Photonic thermometry relies on the principle that certain thermally induced changes in the dimensions of an object (e.g., swelling), as well as its thermo-optic properties, affect the way that light moves through it.
The principal advantage of photonic sensor technology is that it is low-cost, lightweight, portable, resistant to mechanical shock and electromagnetic interference, and can be deployed in a wide variety of settings from controlled laboratory conditions to a noisy factory floor to the variable environment of a residential setting.
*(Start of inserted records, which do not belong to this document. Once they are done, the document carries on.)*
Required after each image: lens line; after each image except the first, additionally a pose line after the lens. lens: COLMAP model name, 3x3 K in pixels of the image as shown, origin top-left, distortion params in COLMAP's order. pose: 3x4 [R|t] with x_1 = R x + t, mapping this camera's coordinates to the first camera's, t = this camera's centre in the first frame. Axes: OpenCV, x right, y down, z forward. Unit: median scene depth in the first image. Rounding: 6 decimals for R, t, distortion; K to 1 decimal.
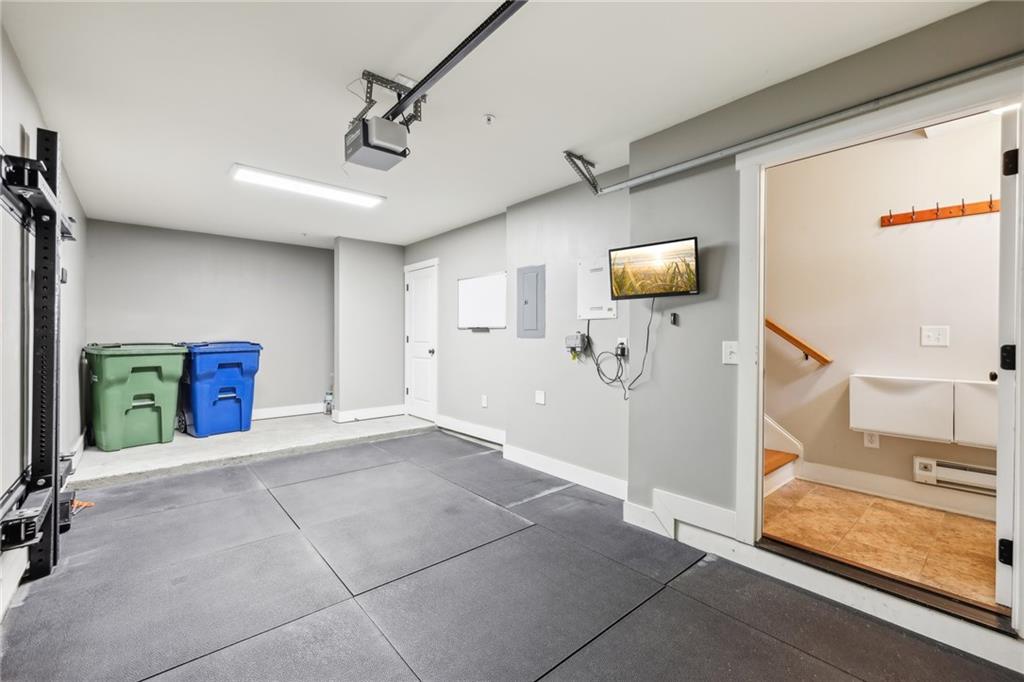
lens RADIAL K [[428.0, 0, 512.0], [0, 428.0, 341.0], [0, 0, 1]] dist [0.000328, 0.000184]
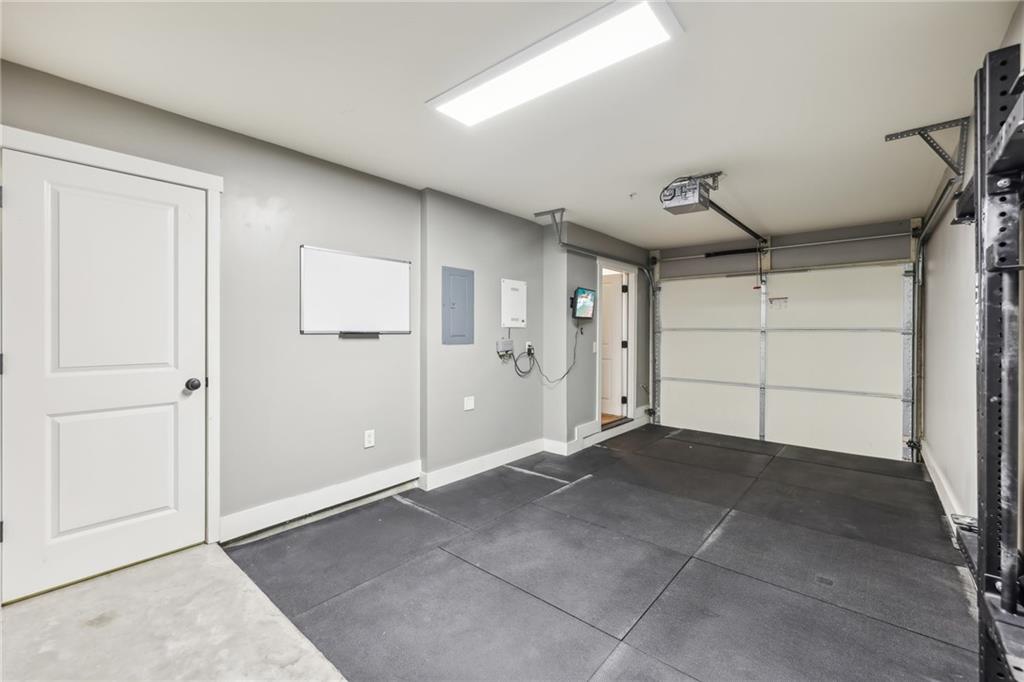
lens RADIAL K [[433.4, 0, 511.2], [0, 433.4, 329.0], [0, 0, 1]] dist [0.000888, -0.000214]
pose [[-0.159318, 0.001036, 0.987227, -1.104899], [0.006597, 0.999978, 0.000015, -0.047854], [-0.987205, 0.006515, -0.159322, 1.234934]]
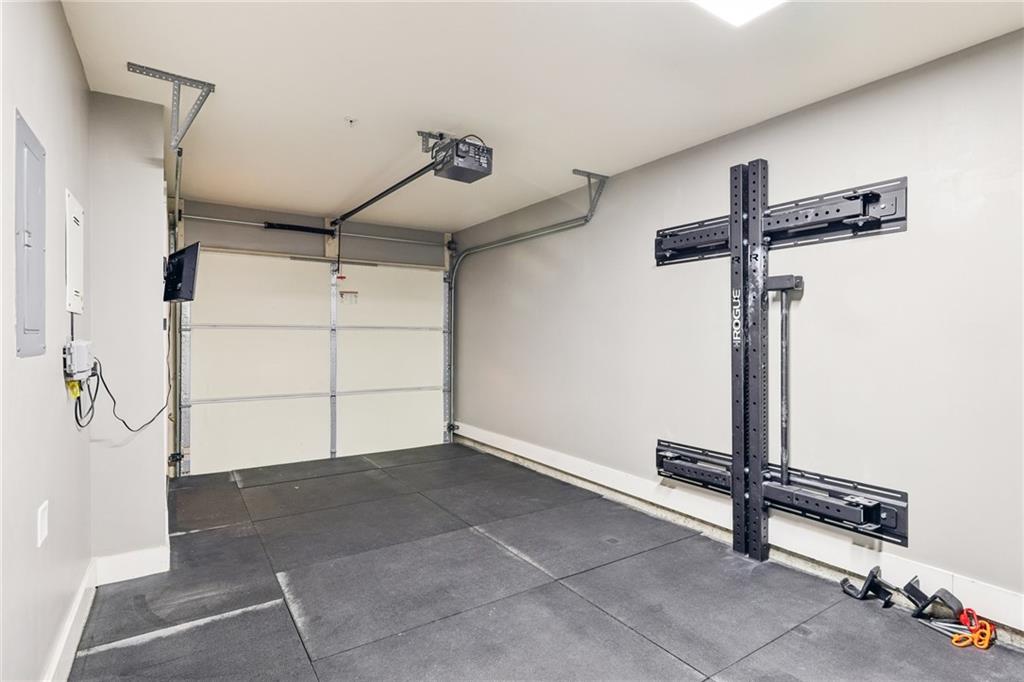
lens RADIAL K [[509.0, 0, 525.6], [0, 509.0, 334.5], [0, 0, 1]] dist [0.003149, -0.000028]
pose [[-0.993653, -0.005086, 0.112375, -0.438970], [-0.004146, 0.999954, 0.008595, -0.033284], [-0.112413, 0.008075, -0.993629, 1.591118]]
NIST scientists are currently exploring several different photonic designs to measure temperature, all on the scale of a few hundreds of nanometers.
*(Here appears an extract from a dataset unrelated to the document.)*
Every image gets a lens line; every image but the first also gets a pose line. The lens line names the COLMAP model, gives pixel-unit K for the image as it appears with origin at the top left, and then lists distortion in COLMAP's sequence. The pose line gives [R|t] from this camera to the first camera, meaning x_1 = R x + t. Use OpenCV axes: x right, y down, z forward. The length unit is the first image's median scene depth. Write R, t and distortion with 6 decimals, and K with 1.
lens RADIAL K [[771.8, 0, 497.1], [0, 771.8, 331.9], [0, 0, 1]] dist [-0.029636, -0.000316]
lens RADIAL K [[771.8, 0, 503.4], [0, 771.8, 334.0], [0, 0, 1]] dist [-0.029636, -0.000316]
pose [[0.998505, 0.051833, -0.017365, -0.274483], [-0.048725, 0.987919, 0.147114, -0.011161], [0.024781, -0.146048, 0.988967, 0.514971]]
One employs fiber Bragg gratings, devices which transmit or reflect different wavelengths depending on the temperature of the grating and the surrounding fiber-optic line. (For a technical description, read this paper.) Monitoring those changes is thus a sensitive measure of temperature. A second, related, technology involves tracking light as it moves through tiny Fabry-Perot cavities formed by Bragg gratings or vacancies in a photonic crystal (for a technical description, read this paper). In either case, thermally induced changes in cavity dimension correspondingly change the wavelengths that will resonate in the cavities. Measuring those wavelengths is a measure of temperature. Current crystal cavity designs have a resolution of around 50 mK now, and 1 mK should be possible in the near future. That makes the technology competitive with SPRTs, which can resolve differences in the range of 10mK. Fiber Bragg gratings are accurate to +/- 0.5 °C over the range of -40 °C to 120 °C, equivalent to a Type J thermocouple.
Yet another design by the photonic thermometry group employs a fiber-optic line in conjunction with a ring resonator: a closed loop of total-internal-reflection waveguide, about 10 micrometers in radius, placed adjacent to – but about 100 nm to 200 nm away from – the main optical fiber. The resonator will capture or “absorb” wavelengths propagating down the fiber from a laser source if the wavelengths are resonant with the optical properties and dimensions of the loop. Because temperature directly affects those properties and dimensions, the device can serve as a temperature sensor. At present, the ring resonators are accurate to about 40 mK, and 15 mK is expected soon.
In a somewhat related design, NIST scientists have devised a prototype of what could eventually become an absolute thermometer. They carve a small reflective cavity into a piece of silicon nitride less than one micrometer wide. When they shine a laser through the crystal, the light reflecting from the cavity experiences slight shifts in wavelength due to the beam’s temperature-induced vibrations, making the light’s color change noticeably. They are also able to separately detect the system’s zero-point (ground state) vibration. By comparing the relative size of the thermal vibration to the ground state motion, the absolute temperature can be determined.